Clarence Cason

Coming of age in the turbulent South of the early twentieth century, Clarence Cason (1896-1935) saw firsthand many of the ills of his home state and region—widespread poverty, disease, illiteracy, violence, racial prejudice, and political corruption. Increasingly concerned about the plight of the people of the region, he joined a chorus of literary voices that sought to describe, explain, and for some, reform the South. Cason’s early local editorials and later essays written for national magazines foreshadowed the insightful literary achievement that would be his collection of essays entitled 90° in the Shade, published in 1935. Cason is most passionate on the subject of race relations, but he generally limits his musings to reminiscences rather than prescriptions for change.

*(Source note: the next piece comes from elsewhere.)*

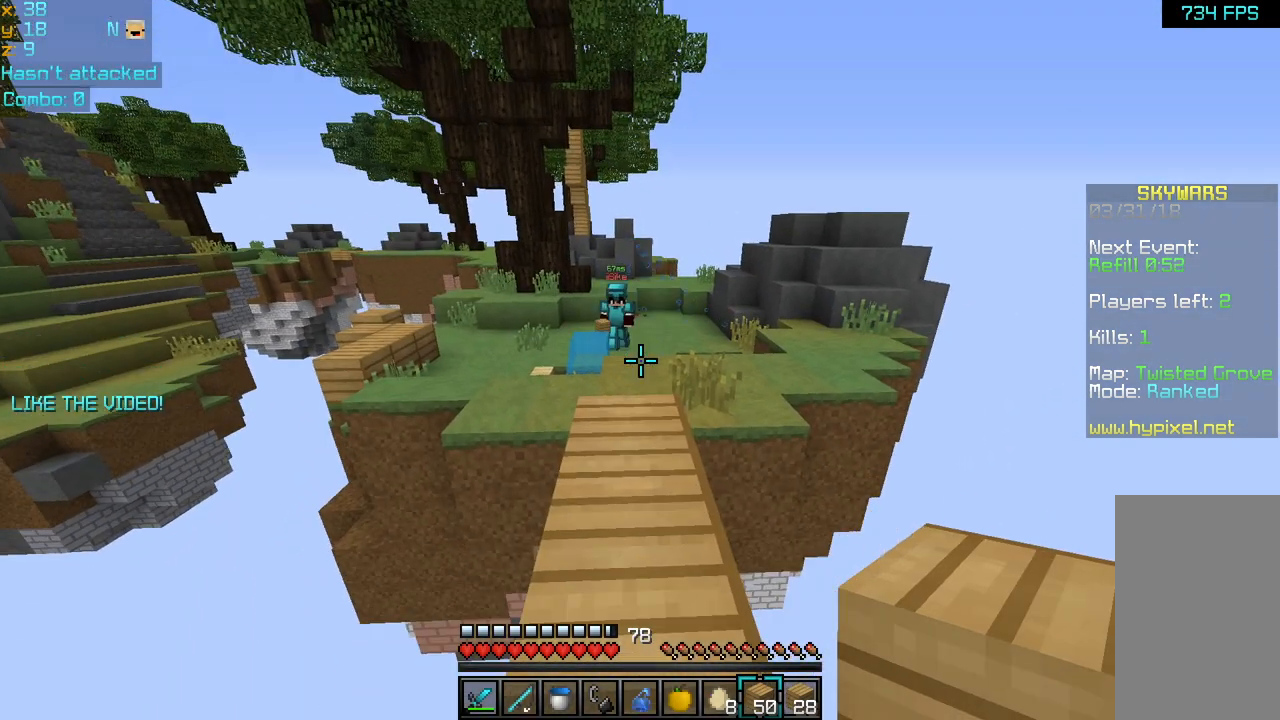
{"keys": [], "mouse": [], "events": []}
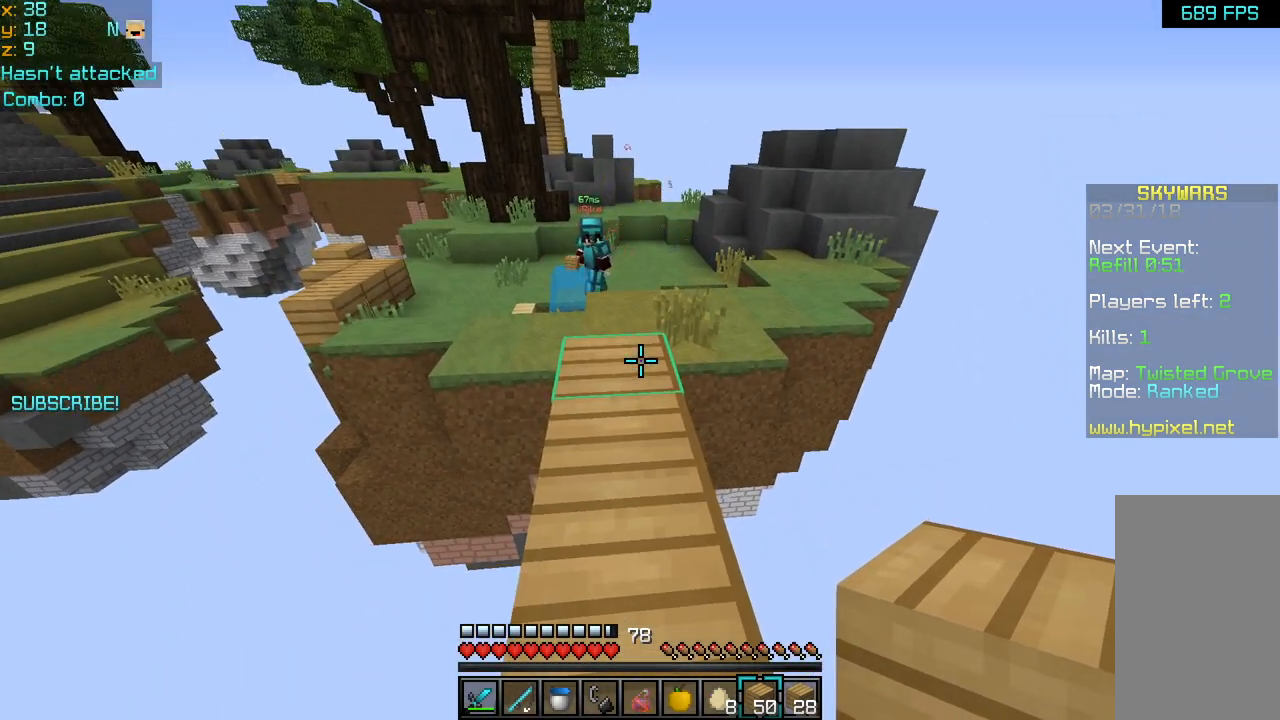
{"keys": [], "mouse": ["left"], "events": [[520, "mouse_left", "down"]]}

Clarence Cason Born in Ragland, St. Clair County, on December 20, 1896, to physician Eugene P. Cason and Sarah Cessina Coleman, Cason spent most of his early life in Talladega, Talladega County, where he graduated from public high school. From 1913 to 1917, he attended the University of Alabama and graduated with a bachelor’s degree. With America’s entry into World War I, he enlisted in the U.S. Army and was shipped to France with the 37th Provisional Ordnance Company. Discharged in February 1919, he worked briefly for the Birmingham News before embarking on a three-year odyssey of personal discovery around the United States. To support himself, he worked for various newspapers, including the Journal of Commerce in New York and the Louisville Courier-Journal and the Paducah Times in Kentucky, and taught drama in a high school.

In 1922, Cason entered the University of Wisconsin and earned a master’s degree in journalism. After that, he served as an instructor in English at the University of Wisconsin and then as a journalism professor at the University of Minnesota, where he published A Composite Style Book for Journalists. In 1927, he married Louise Elliott Rickeman of Galena, Illinois, with whom he had one daughter. In 1928, he returned to Tuscaloosa to head the Department of Journalism at the University of Alabama and teach in its journalism program. He also worked as a part-time editorial writer for the Birmingham News and the Birmingham Age-Herald and in 1933 served as Washington correspondent for the New York Times. During these years, he also began publishing essays in such periodicals as The Nation, The Yale Review, The Baltimore Evening Sun, and the New York Times Magazine. One essay also appeared in the collection Culture in the South (1934). In early May 1935, just before the publication of 90° in the Shade, Cason took his own life with an automatic pistol in his campus office at Tuscaloosa.

Cason’s book stands out among works of the time for its controversial call for the full inclusion of African Americans, together with less privileged whites, into the mainstream of southern economic and political life. He criticized the aristocratic “moonlight and magnolias” myth of the Old South and the popular stereotypes of poor whites and degraded blacks as false and detrimental. The majority of the region’s inhabitants, the great mass of working and middle-class people, were in his opinion honest and hardworking people who together had pioneered a way of life in a hostile environment and who could and would adapt to new conditions under industrialism.

The unusual title of his book references the harsh conditions of life in the South. The oppressively hot weather, which reached 90 degrees even in the shade, created the distinctive southern cultural characteristics of cuisine, home construction, and out-of-doors lifestyle. And he offered the view that the famed slow pace of southern life was not always a result of laziness or disease, as popularized by the region’s critics, but rather a strategy aimed at surviving the challenges presented by the region’s climate.

Additional Resources

Beidler, Phillip. “Yankee Interloper and Native Son: Carl Carmer and Clarence Cason, Unlikely Twins of Alabama Exposé.” Southern Cultures 9 (March 2003): 18-35

Mathews, John M. “Clarence Cason Among the Southern Liberals.” Alabama Review 38 (January 1985): 3-18.

Thomson, H. Bailey. “Clarence Cason: Journalist in Academe.” Alabama Review 53 (July 2000): 177-98.

———. “Clarence Cason’s Shade: A Look at Alabama Then and Now.” Alabama Heritage 60 (Spring 2001): 20-27.